The next day Jesus decided to go to Galilee. He found Philip and said to him, “Come, follow me.” Philip was from Bethsaida, Andrew and Peter’s hometown. (John 1:43-44)
Read: Job 35:1 – 37:24
Relate: Peter, James, and John. Those are the three disciples who are always in the limelight. Andrew might sometimes make that list because he’s Peter’s brother and he rounds out the four famous fishermen Jesus called. Thomas gets it rough. Everybody thinks that Thomas is actually his last name and that his first name is “Doubting”. One dumb choice gets him bum luck even though he was the one, when all the rest were afraid to go to Judea, who spoke up and said, “Let’s go with Him [Jesus], even if it means to our deaths.” Big statement of faith for one who earned such a downer nickname. Then, of course we have Judas. In most people’s eyes he ranks right down there with the devil himself.
Philip? He is an unsung hero. I have a feeling Philip was into logistics. When Jesus asked about buying bread before feeding the five thousand, it was to Philip that He posed His question. When some Greeks wanted to see Jesus, it was Philip they approached first. When Jesus says, “If you’ve seen me, you’ve seen the Father.” Philip responds pragmatically, “Show us.” Philip was the only one of the twelve who pulled double duty and helped run the food program when the church was growing in Acts. Peter was the first apostle to do a short term mission’s trip, but Philip was the first one to commit long term. Finally, the longest running church in history traces it’s lineage all the way back to Philip’s encounter with the Ethiopian eunuch. If ever there was an unsung hero in the Christian faith, it was Philip.
React: When Andrew and the other disciple first follow Jesus he says to them, “Come and see.” They sought Him out and Jesus permitted it. The first person in any of the gospels that Jesus seeks out and issues those famous words, “follow me” was Philip. Jesus first made that special invitation to one who would not be famous. He made it to one who would not need the limelight. He made it to one who, in my opinion, was a pragmatist, an administrator (definitely not my gifting). Ultimately he made it to one who would be incredibly faithful.
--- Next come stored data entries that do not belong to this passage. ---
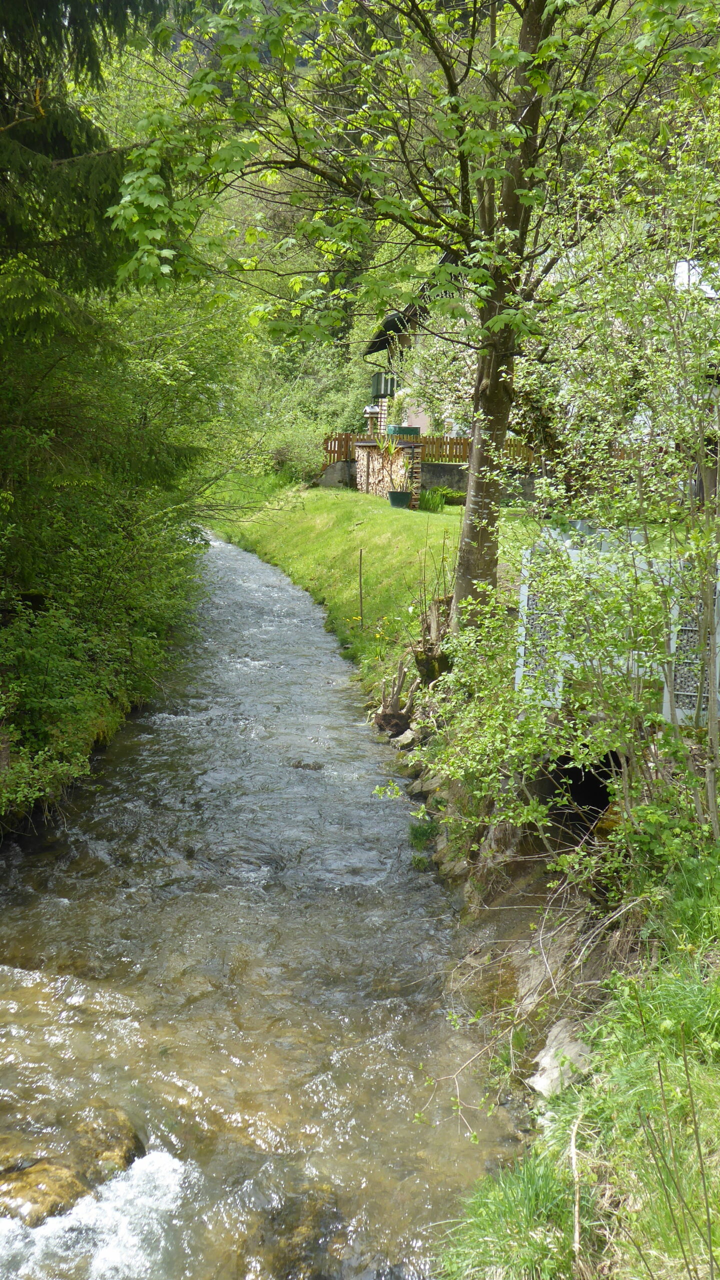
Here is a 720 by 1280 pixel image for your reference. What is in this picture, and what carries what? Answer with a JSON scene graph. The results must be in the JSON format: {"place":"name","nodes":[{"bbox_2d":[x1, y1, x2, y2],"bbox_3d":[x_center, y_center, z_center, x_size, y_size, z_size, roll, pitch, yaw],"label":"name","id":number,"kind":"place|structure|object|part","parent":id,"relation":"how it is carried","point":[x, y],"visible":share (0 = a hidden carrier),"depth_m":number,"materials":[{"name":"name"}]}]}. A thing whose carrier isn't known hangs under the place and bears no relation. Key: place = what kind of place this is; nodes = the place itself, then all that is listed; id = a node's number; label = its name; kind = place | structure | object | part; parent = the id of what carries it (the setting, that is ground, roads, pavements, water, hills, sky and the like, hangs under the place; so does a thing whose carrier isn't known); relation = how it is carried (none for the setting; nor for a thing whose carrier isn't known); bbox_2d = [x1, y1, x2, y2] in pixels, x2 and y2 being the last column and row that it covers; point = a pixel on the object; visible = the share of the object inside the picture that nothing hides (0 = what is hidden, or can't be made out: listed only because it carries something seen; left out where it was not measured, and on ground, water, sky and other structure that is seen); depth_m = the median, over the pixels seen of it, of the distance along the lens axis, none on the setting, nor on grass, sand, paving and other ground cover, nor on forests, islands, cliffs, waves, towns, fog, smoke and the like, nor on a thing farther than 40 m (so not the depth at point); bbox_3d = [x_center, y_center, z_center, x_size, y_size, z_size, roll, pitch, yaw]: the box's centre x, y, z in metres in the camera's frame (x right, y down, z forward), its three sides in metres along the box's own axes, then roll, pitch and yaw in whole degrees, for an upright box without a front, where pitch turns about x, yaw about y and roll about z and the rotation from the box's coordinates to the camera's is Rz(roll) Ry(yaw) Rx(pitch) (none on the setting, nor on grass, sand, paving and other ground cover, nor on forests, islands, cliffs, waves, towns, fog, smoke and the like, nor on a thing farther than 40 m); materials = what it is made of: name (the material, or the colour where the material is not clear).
{"place":"outdoors","nodes":[
{"label":"outdoors","id":0,"kind":"place"},
{"bbox_2d":[0,517,530,1279],"label":"river","id":1,"kind":"structure","parent":0,"point":[245,589],"materials":[{"name":"liquid"}]},
{"bbox_2d":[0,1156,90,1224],"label":"rock","id":2,"kind":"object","parent":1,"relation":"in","point":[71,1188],"visible":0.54,"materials":[{"name":"brown stone"}]},
{"bbox_2d":[71,1104,144,1185],"bbox_3d":[-1.217,2.348,6.365,0.482,0.395,0.566,1,9,-1],"label":"rock","id":3,"kind":"object","parent":1,"relation":"in","point":[133,1137],"visible":0.47,"depth_m":6.32,"materials":[{"name":"stone"}]},
{"bbox_2d":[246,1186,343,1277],"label":"submerged rock","id":4,"kind":"object","parent":1,"relation":"in","point":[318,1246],"visible":0.52,"depth_m":5.47,"materials":[{"name":"brown stone"}]},
{"bbox_2d":[288,758,322,769],"bbox_3d":[-0.502,1.170,12.684,0.410,0.184,0.273,1,9,-1],"label":"rock","id":5,"kind":"object","parent":1,"relation":"in","point":[309,767],"visible":0.83,"depth_m":12.63,"materials":[{"name":"grey stone"}]},
{"bbox_2d":[203,475,542,687],"label":"lawn","id":6,"kind":"structure","parent":0,"point":[394,519],"materials":[{"name":"green plant"}]},
{"bbox_2d":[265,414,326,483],"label":"shrub","id":7,"kind":"object","parent":6,"relation":"on","point":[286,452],"visible":0.74,"depth_m":36.94,"materials":[{"name":"green plant"}]},
{"bbox_2d":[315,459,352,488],"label":"wall","id":8,"kind":"structure","parent":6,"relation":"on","point":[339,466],"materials":[{"name":"grey stone"}]},
{"bbox_2d":[357,548,363,620],"bbox_3d":[0.001,-0.595,17.805,0.059,1.088,0.044,1,9,-1],"label":"wooden stake","id":9,"kind":"object","parent":6,"relation":"in","point":[359,579],"visible":0.99,"depth_m":17.78,"materials":[{"name":"brown wood"}]},
{"bbox_2d":[353,436,421,502],"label":"woodpile","id":10,"kind":"structure","parent":6,"relation":"on","point":[371,457],"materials":[{"name":"beige wood"}]},
{"bbox_2d":[376,429,400,457],"bbox_3d":[0.587,-4.033,29.529,0.977,0.809,1.006,1,9,-1],"label":"potted plant","id":11,"kind":"object","parent":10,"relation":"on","point":[391,450],"visible":0.73,"depth_m":29.48,"materials":[{"name":"green plant"}]},
{"bbox_2d":[385,425,420,436],"bbox_3d":[0.950,-4.583,31.619,0.982,0.314,0.553,1,9,-1],"label":"planter","id":12,"kind":"object","parent":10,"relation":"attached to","point":[412,431],"visible":0.8,"depth_m":31.38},
{"bbox_2d":[387,489,411,508],"bbox_3d":[0.778,-2.761,28.221,0.533,0.356,0.534,1,9,-1],"label":"plant pot","id":13,"kind":"object","parent":6,"relation":"on","point":[405,494],"visible":0.95,"depth_m":28.05,"materials":[{"name":"green plastic"}]},
{"bbox_2d":[108,0,718,635],"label":"tree","id":14,"kind":"object","parent":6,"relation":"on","point":[526,19],"visible":0.96,"depth_m":10.22,"materials":[{"name":"plant"}]},
{"label":"canopy","id":15,"kind":"part","parent":14,"relation":"part of","materials":[{"name":"green plant"}]},
{"label":"tree trunk","id":16,"kind":"part","parent":14,"relation":"part of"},
{"bbox_2d":[410,594,450,684],"bbox_3d":[0.696,0.077,12.547,0.532,0.914,0.571,1,9,-1],"label":"tree stump","id":17,"kind":"object","parent":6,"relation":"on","point":[437,633],"visible":0.6,"depth_m":12.42,"materials":[{"name":"brown wood"}]},
{"bbox_2d":[417,486,447,511],"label":"grass clump","id":18,"kind":"object","parent":6,"relation":"on","point":[428,496],"visible":0.82,"depth_m":28.86,"materials":[{"name":"green plant"}]},
{"bbox_2d":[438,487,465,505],"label":"shrub","id":19,"kind":"object","parent":6,"relation":"on","point":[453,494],"visible":0.7,"depth_m":29.90,"materials":[{"name":"green plant"}]},
{"bbox_2d":[360,248,468,441],"label":"house","id":20,"kind":"structure","parent":0,"point":[382,390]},
{"bbox_2d":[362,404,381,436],"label":"birdhouse","id":21,"kind":"object","parent":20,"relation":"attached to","point":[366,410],"visible":0.52,"depth_m":37.72,"materials":[{"name":"brown wood"}]},
{"bbox_2d":[371,371,396,398],"bbox_3d":[0.723,-6.940,38.706,0.804,0.852,2.241,1,9,-1],"label":"balcony","id":22,"kind":"structure","parent":20,"relation":"attached to","point":[380,390],"depth_m":38.17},
{"bbox_2d":[308,457,538,504],"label":"garden wall","id":23,"kind":"structure","parent":0,"point":[444,466],"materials":[{"name":"grey stone"}]},
{"bbox_2d":[322,431,535,468],"bbox_3d":[2.194,-4.395,33.776,6.988,0.967,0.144,1,9,-1],"label":"wooden fence","id":24,"kind":"object","parent":23,"relation":"attached to","point":[334,447],"visible":0.37,"depth_m":33.81,"materials":[{"name":"brown wood"}]},
{"bbox_2d":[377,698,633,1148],"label":"bank","id":25,"kind":"structure","parent":0,"point":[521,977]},
{"bbox_2d":[373,661,416,737],"bbox_3d":[0.327,0.575,12.942,0.460,0.772,0.549,1,9,-1],"label":"tree stump","id":26,"kind":"object","parent":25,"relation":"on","point":[400,721],"visible":0.82,"depth_m":12.84,"materials":[{"name":"brown wood"}]},
{"bbox_2d":[390,728,417,749],"bbox_3d":[0.419,0.911,12.703,0.316,0.215,0.365,-3,10,-24],"label":"rock","id":27,"kind":"object","parent":25,"relation":"on","point":[405,739],"visible":0.75,"depth_m":12.62,"materials":[{"name":"grey stone"}]},
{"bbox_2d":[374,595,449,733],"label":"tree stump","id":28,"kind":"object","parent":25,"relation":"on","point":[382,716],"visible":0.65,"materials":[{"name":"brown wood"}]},
{"bbox_2d":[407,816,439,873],"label":"grass clump","id":29,"kind":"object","parent":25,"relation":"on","point":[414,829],"visible":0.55,"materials":[{"name":"green plant"}]},
{"bbox_2d":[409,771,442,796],"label":"rock","id":30,"kind":"object","parent":25,"relation":"on","point":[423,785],"visible":0.55,"depth_m":10.90,"materials":[{"name":"grey stone"}]},
{"bbox_2d":[436,850,469,881],"bbox_3d":[0.661,1.476,9.167,0.321,0.255,0.378,-2,9,-14],"label":"rock","id":31,"kind":"object","parent":25,"relation":"on","point":[460,866],"visible":0.46,"depth_m":9.08,"materials":[{"name":"grey stone"}]},
{"bbox_2d":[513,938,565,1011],"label":"rock","id":32,"kind":"object","parent":25,"relation":"on","point":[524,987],"visible":0.55,"depth_m":7.19,"materials":[{"name":"grey stone"}]},
{"bbox_2d":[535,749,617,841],"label":"culvert","id":33,"kind":"object","parent":25,"relation":"in","point":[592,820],"visible":0.41,"depth_m":8.46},
{"bbox_2d":[423,841,719,1279],"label":"grass bank","id":34,"kind":"structure","parent":0,"point":[716,1086],"materials":[{"name":"green plant"}]},
{"bbox_2d":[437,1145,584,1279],"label":"grass clump","id":35,"kind":"object","parent":34,"relation":"on","point":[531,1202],"visible":0.77,"depth_m":4.48,"materials":[{"name":"green plant"}]},
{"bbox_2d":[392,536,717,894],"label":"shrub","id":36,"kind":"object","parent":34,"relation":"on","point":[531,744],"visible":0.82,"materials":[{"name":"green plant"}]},
{"bbox_2d":[525,1019,594,1097],"bbox_3d":[0.932,1.915,6.289,0.387,0.319,0.558,1,9,-1],"label":"rock","id":37,"kind":"object","parent":34,"relation":"on","point":[542,1063],"visible":0.58,"depth_m":6.25,"materials":[{"name":"grey stone"}]},
{"bbox_2d":[410,105,718,897],"bbox_3d":[1.438,-0.568,7.246,2.840,4.215,3.568,1,9,-1],"label":"shrub","id":38,"kind":"object","parent":34,"relation":"on","point":[626,734],"visible":0.96,"depth_m":7.05,"materials":[{"name":"green plant"}]},
{"bbox_2d":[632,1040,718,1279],"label":"dry plant","id":39,"kind":"object","parent":34,"relation":"on","point":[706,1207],"visible":1,"depth_m":3.55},
{"label":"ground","id":40,"kind":"structure","parent":0},
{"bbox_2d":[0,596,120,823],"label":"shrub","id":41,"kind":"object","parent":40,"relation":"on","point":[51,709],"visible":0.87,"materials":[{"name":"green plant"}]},
{"bbox_2d":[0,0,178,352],"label":"conifer tree","id":42,"kind":"object","parent":40,"relation":"on","point":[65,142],"visible":0.6,"depth_m":10.72,"materials":[{"name":"plant"}]},
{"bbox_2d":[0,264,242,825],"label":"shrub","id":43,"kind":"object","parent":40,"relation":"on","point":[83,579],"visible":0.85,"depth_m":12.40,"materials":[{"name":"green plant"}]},
{"bbox_2d":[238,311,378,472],"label":"shrub","id":44,"kind":"object","parent":40,"relation":"on","point":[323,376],"visible":0.53,"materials":[{"name":"green plant"}]},
{"bbox_2d":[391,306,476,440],"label":"flowering tree","id":45,"kind":"object","parent":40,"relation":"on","point":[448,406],"visible":0.31,"depth_m":29.36,"materials":[{"name":"white plant"}]},
{"bbox_2d":[514,536,719,724],"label":"white fence","id":46,"kind":"object","parent":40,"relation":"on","point":[526,591],"visible":0.62,"depth_m":8.78,"materials":[{"name":"white"}]},
{"bbox_2d":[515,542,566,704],"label":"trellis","id":47,"kind":"object","parent":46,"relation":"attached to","point":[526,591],"visible":0.62,"depth_m":8.97,"materials":[{"name":"white"}]},
{"bbox_2d":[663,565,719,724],"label":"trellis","id":48,"kind":"object","parent":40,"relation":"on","point":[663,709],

Do I need the limelight? Am I one who must always get the credit? When I say something, or do something, or write something, do I have to make sure my name is on it? Must I always have the glory, or am I willing to focus instead on the results? Am I a picture, turning everyone’s attention my way, or am I a window, helping them focus on what is beyond?
God, help me to be more like Philip. Help me to be faithful in following You even if that means nobody will know my name. Help me to be faithful even if somebody else gets the credit. Help me to be faithful no matter what might come my way… even if it is nothing. Because I know, Lord, that You know my Name. I know that You see me. Let the only praise I long to hear be, “Well done my good and faithful servant.”